Pyrrhus moved towards Rome, with the intention of rallying the peoples ruled by the Romans and conquering the city, but he had no success in this, and was forced to return to Apulia.

In 279 BC, Pyrrhus defeated another Roman army in the battle of Asculum (modern Ascoli Satriano, Foggia), again with many casualties. Most of the men Pyrrhus had brought over from Epirus were disabled or dead, including nearly all of his officers and friends. Recruiting would be impossible, and his allies were unreliable. The Romans, on the other hand, quickly replaced their losses with fresh men, and with every defeat, the Romans were becoming more determined to win. At the same time, Pyrrhus received a proposal from the Sicilian Greek colonies of Syracuse, Leontini, and Agrigentum, to lead them in a war against the Carthaginians, and left Italy for Sicily, suspending the war against Rome, and leaving a garrison in Taranto.

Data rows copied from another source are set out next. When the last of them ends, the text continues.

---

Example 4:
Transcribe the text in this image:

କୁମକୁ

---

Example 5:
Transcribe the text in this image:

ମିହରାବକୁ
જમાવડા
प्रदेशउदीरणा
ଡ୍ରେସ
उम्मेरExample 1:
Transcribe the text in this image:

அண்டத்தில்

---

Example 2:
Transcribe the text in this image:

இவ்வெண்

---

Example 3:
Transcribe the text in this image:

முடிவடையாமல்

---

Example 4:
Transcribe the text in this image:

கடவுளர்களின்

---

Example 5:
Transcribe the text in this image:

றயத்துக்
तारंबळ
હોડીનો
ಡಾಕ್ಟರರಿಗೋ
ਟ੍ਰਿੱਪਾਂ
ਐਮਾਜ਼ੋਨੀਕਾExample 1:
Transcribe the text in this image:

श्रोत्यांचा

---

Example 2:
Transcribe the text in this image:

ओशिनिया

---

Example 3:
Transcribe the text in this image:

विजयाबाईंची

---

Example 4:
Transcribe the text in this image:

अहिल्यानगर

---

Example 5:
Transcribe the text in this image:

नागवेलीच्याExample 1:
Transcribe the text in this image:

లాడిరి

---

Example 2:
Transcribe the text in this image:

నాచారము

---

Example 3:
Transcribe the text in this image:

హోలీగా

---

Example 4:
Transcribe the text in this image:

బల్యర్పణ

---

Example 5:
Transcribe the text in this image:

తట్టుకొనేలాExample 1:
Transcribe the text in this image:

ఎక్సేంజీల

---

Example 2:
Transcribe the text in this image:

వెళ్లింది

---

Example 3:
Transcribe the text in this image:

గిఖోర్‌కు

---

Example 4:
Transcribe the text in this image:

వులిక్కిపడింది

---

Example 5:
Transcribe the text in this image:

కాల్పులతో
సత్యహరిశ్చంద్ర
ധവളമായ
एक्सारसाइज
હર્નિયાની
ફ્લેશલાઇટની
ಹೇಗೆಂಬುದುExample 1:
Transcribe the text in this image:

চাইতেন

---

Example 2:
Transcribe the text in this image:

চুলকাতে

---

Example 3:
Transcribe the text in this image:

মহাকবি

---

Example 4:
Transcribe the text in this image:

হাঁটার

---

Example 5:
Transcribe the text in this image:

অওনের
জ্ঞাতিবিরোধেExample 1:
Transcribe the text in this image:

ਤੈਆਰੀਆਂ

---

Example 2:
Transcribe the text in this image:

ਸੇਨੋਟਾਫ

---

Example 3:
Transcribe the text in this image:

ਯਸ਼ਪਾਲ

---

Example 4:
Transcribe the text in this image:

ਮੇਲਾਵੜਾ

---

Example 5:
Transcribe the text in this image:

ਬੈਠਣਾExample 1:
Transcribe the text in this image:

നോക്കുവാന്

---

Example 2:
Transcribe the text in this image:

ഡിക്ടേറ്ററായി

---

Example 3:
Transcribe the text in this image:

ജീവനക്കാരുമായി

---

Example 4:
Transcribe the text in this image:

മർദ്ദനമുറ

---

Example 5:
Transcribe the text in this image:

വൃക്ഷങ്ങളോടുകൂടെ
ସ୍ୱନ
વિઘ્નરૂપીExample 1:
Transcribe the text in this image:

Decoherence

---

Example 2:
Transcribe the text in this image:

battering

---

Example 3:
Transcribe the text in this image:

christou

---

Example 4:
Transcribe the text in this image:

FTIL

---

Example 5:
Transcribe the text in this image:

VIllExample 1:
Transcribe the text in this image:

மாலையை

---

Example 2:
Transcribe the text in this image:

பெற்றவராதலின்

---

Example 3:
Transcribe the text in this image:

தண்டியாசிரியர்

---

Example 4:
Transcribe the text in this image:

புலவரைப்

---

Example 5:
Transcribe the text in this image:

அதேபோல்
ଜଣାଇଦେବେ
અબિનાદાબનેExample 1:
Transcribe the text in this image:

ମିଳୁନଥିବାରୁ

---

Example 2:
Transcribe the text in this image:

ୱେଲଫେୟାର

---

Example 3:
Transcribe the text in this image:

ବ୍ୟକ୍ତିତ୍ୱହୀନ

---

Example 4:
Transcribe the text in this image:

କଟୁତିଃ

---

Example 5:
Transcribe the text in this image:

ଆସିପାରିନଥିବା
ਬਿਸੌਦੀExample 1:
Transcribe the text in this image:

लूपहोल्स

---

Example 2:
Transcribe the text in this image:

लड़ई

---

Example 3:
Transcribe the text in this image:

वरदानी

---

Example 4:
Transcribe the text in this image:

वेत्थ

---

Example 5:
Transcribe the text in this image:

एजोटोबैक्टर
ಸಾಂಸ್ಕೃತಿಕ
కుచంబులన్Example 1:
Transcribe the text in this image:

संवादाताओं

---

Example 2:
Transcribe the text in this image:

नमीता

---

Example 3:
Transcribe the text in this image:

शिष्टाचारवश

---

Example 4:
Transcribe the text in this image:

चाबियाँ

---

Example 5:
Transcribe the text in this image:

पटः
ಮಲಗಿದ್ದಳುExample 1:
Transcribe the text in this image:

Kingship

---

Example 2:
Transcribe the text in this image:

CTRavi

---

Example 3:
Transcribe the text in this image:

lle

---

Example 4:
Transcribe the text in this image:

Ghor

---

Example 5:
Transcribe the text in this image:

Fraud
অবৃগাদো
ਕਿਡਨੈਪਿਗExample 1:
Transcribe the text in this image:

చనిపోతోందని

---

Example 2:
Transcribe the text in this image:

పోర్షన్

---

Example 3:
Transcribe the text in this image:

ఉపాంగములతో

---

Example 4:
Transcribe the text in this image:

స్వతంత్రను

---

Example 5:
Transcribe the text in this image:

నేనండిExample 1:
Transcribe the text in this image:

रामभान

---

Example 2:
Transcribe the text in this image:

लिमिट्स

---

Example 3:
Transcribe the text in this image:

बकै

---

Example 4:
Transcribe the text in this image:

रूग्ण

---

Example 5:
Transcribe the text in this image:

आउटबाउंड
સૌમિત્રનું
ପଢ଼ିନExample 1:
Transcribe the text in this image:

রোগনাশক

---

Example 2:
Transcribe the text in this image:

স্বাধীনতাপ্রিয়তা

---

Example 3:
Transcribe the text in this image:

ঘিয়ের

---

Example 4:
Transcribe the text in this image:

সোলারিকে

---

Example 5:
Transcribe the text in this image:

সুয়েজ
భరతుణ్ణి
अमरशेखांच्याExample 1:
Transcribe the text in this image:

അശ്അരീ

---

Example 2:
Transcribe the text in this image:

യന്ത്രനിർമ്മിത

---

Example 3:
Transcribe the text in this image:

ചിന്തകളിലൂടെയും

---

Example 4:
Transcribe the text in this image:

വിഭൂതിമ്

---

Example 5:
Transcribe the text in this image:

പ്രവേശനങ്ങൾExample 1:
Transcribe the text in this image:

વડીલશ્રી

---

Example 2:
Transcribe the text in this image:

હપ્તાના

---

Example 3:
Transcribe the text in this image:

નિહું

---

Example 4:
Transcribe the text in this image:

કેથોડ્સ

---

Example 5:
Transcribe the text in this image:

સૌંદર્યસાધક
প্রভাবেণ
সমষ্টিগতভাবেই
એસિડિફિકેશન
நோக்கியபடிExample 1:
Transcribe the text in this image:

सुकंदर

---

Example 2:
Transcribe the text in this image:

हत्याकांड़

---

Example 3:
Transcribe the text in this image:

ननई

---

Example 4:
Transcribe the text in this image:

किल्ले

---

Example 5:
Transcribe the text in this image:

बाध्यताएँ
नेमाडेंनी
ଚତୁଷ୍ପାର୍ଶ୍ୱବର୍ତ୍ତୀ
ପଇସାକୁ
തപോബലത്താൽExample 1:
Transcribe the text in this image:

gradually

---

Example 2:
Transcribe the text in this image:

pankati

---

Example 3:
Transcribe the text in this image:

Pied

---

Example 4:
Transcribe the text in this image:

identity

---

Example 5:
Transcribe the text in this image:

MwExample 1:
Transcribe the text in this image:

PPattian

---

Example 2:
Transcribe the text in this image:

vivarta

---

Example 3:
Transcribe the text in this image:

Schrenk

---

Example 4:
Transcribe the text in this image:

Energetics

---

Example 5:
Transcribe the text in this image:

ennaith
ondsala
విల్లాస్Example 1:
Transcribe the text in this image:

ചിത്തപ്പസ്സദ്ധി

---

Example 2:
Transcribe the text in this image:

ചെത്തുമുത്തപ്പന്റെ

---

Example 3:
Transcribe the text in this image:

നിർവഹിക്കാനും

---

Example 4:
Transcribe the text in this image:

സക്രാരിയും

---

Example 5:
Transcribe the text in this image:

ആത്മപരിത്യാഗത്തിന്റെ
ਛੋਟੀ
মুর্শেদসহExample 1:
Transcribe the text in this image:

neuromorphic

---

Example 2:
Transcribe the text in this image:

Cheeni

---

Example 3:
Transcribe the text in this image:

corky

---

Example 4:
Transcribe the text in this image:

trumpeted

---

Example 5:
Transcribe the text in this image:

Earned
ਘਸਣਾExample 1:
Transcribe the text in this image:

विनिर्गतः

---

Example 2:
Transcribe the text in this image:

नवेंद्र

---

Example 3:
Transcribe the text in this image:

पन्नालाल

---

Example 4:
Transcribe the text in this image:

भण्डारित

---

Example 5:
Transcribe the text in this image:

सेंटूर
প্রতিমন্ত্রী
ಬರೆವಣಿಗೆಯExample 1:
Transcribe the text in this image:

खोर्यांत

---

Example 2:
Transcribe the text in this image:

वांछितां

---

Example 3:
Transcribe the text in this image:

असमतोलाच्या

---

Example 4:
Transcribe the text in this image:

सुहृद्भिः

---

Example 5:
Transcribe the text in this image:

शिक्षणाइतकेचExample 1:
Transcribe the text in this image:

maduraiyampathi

The Tarentines called back Pyrrhus in 276 BC, and the king gladly returned from his Sicilian adventure. The war against Rome revamped, but this time Pyrrhus and the Tarentines were defeated by the Romans in the battle of Beneventum. After six years, Pyrrhus returned to Epirus, with only 8,500 men: only a garrison was left in Taranto, under the command of Pyrrhus’ vice-commander Milon.